(Listed entries Opens)

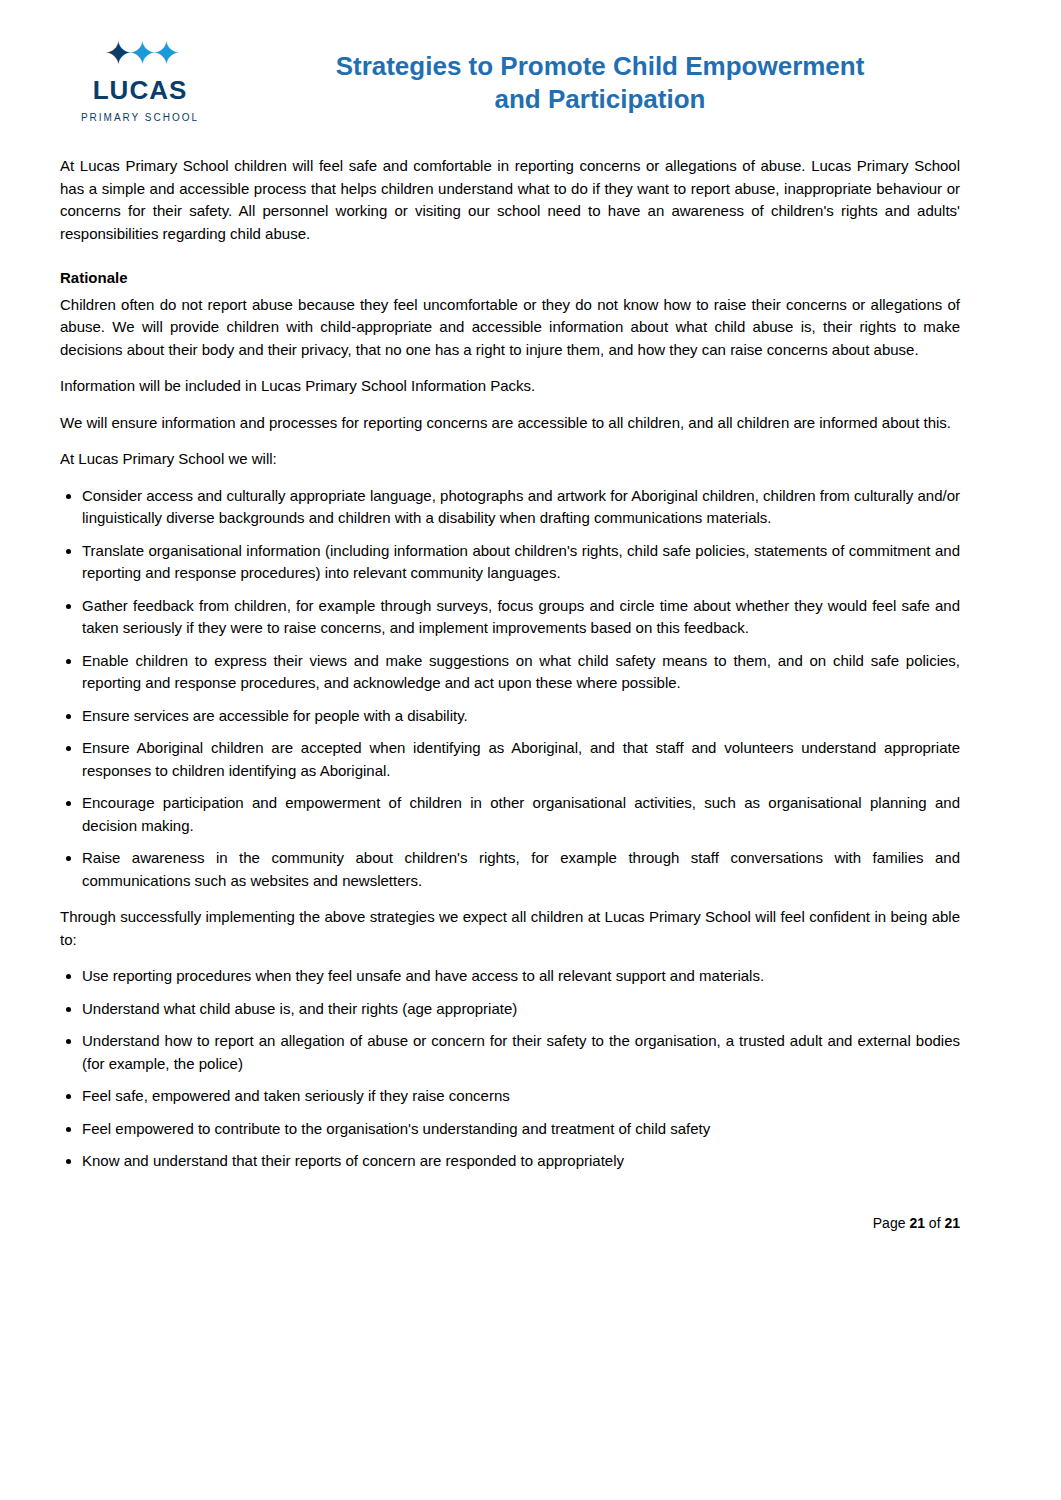✦✦✦
LUCAS
PRIMARY SCHOOL
Strategies to Promote Child Empowerment
and Participation
At Lucas Primary School children will feel safe and comfortable in reporting concerns or allegations of abuse. Lucas Primary School has a simple and accessible process that helps children understand what to do if they want to report abuse, inappropriate behaviour or concerns for their safety. All personnel working or visiting our school need to have an awareness of children's rights and adults' responsibilities regarding child abuse.
Rationale
Children often do not report abuse because they feel uncomfortable or they do not know how to raise their concerns or allegations of abuse. We will provide children with child-appropriate and accessible information about what child abuse is, their rights to make decisions about their body and their privacy, that no one has a right to injure them, and how they can raise concerns about abuse.
Information will be included in Lucas Primary School Information Packs.
We will ensure information and processes for reporting concerns are accessible to all children, and all children are informed about this.
At Lucas Primary School we will:
Consider access and culturally appropriate language, photographs and artwork for Aboriginal children, children from culturally and/or linguistically diverse backgrounds and children with a disability when drafting communications materials.
Translate organisational information (including information about children's rights, child safe policies, statements of commitment and reporting and response procedures) into relevant community languages.
Gather feedback from children, for example through surveys, focus groups and circle time about whether they would feel safe and taken seriously if they were to raise concerns, and implement improvements based on this feedback.
Enable children to express their views and make suggestions on what child safety means to them, and on child safe policies, reporting and response procedures, and acknowledge and act upon these where possible.
Ensure services are accessible for people with a disability.
Ensure Aboriginal children are accepted when identifying as Aboriginal, and that staff and volunteers understand appropriate responses to children identifying as Aboriginal.
Encourage participation and empowerment of children in other organisational activities, such as organisational planning and decision making.
Raise awareness in the community about children's rights, for example through staff conversations with families and communications such as websites and newsletters.
Through successfully implementing the above strategies we expect all children at Lucas Primary School will feel confident in being able to:
Use reporting procedures when they feel unsafe and have access to all relevant support and materials.
Understand what child abuse is, and their rights (age appropriate)
Understand how to report an allegation of abuse or concern for their safety to the organisation, a trusted adult and external bodies (for example, the police)
Feel safe, empowered and taken seriously if they raise concerns
Feel empowered to contribute to the organisation's understanding and treatment of child safety
Know and understand that their reports of concern are responded to appropriately
Page 21 of 21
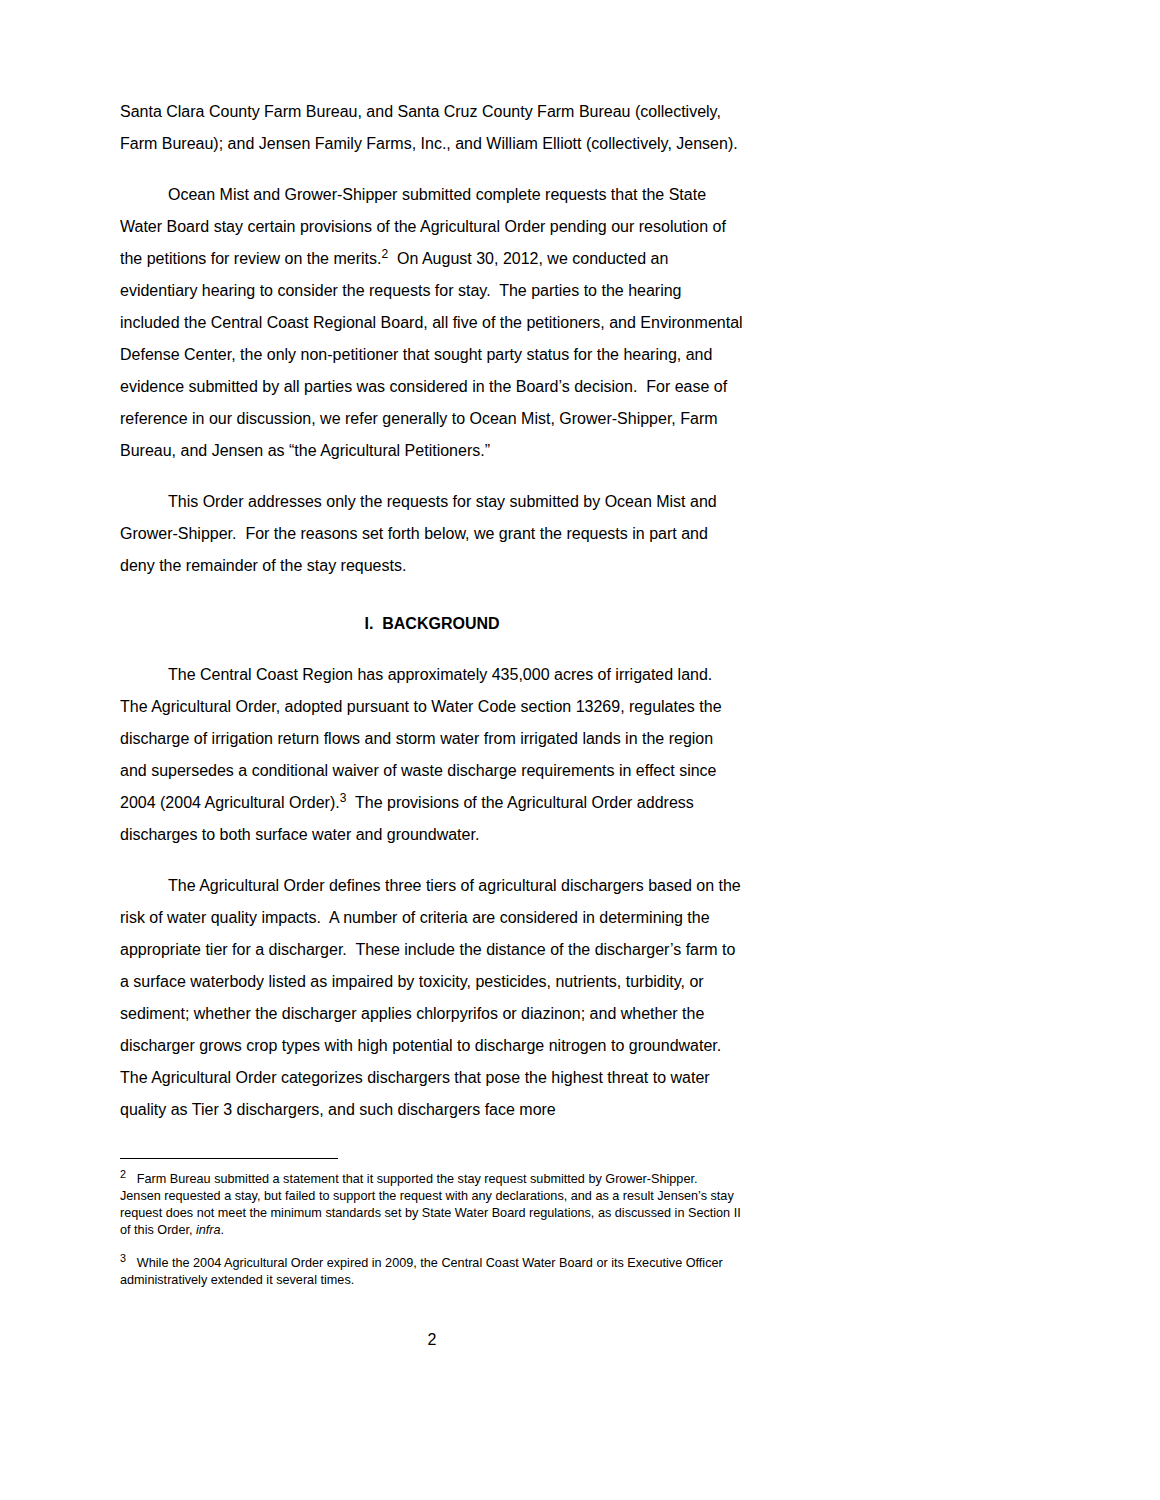Santa Clara County Farm Bureau, and Santa Cruz County Farm Bureau (collectively, Farm Bureau); and Jensen Family Farms, Inc., and William Elliott (collectively, Jensen).
Ocean Mist and Grower-Shipper submitted complete requests that the State Water Board stay certain provisions of the Agricultural Order pending our resolution of the petitions for review on the merits.2 On August 30, 2012, we conducted an evidentiary hearing to consider the requests for stay. The parties to the hearing included the Central Coast Regional Board, all five of the petitioners, and Environmental Defense Center, the only non-petitioner that sought party status for the hearing, and evidence submitted by all parties was considered in the Board’s decision. For ease of reference in our discussion, we refer generally to Ocean Mist, Grower-Shipper, Farm Bureau, and Jensen as “the Agricultural Petitioners.”
This Order addresses only the requests for stay submitted by Ocean Mist and Grower-Shipper. For the reasons set forth below, we grant the requests in part and deny the remainder of the stay requests.
I. BACKGROUND
The Central Coast Region has approximately 435,000 acres of irrigated land. The Agricultural Order, adopted pursuant to Water Code section 13269, regulates the discharge of irrigation return flows and storm water from irrigated lands in the region and supersedes a conditional waiver of waste discharge requirements in effect since 2004 (2004 Agricultural Order).3 The provisions of the Agricultural Order address discharges to both surface water and groundwater.
The Agricultural Order defines three tiers of agricultural dischargers based on the risk of water quality impacts. A number of criteria are considered in determining the appropriate tier for a discharger. These include the distance of the discharger’s farm to a surface waterbody listed as impaired by toxicity, pesticides, nutrients, turbidity, or sediment; whether the discharger applies chlorpyrifos or diazinon; and whether the discharger grows crop types with high potential to discharge nitrogen to groundwater. The Agricultural Order categorizes dischargers that pose the highest threat to water quality as Tier 3 dischargers, and such dischargers face more
2 Farm Bureau submitted a statement that it supported the stay request submitted by Grower-Shipper. Jensen requested a stay, but failed to support the request with any declarations, and as a result Jensen’s stay request does not meet the minimum standards set by State Water Board regulations, as discussed in Section II of this Order, infra.
3 While the 2004 Agricultural Order expired in 2009, the Central Coast Water Board or its Executive Officer administratively extended it several times.
2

(Listed entries Closes)

**Instructions to follow**
Transcribe the records above from the line holding "Information will be" down to the line holding "Consider access and", inclusive, without adding anything.

**Answer section**
Information will be included in Lucas Primary School Information Packs.
We will ensure information and processes for reporting concerns are accessible to all children, and all children are informed about this.
At Lucas Primary School we will:
Consider access and culturally appropriate language, photographs and artwork for Aboriginal children, children from culturally and/or linguistically diverse backgrounds and children with a disability when drafting communications materials.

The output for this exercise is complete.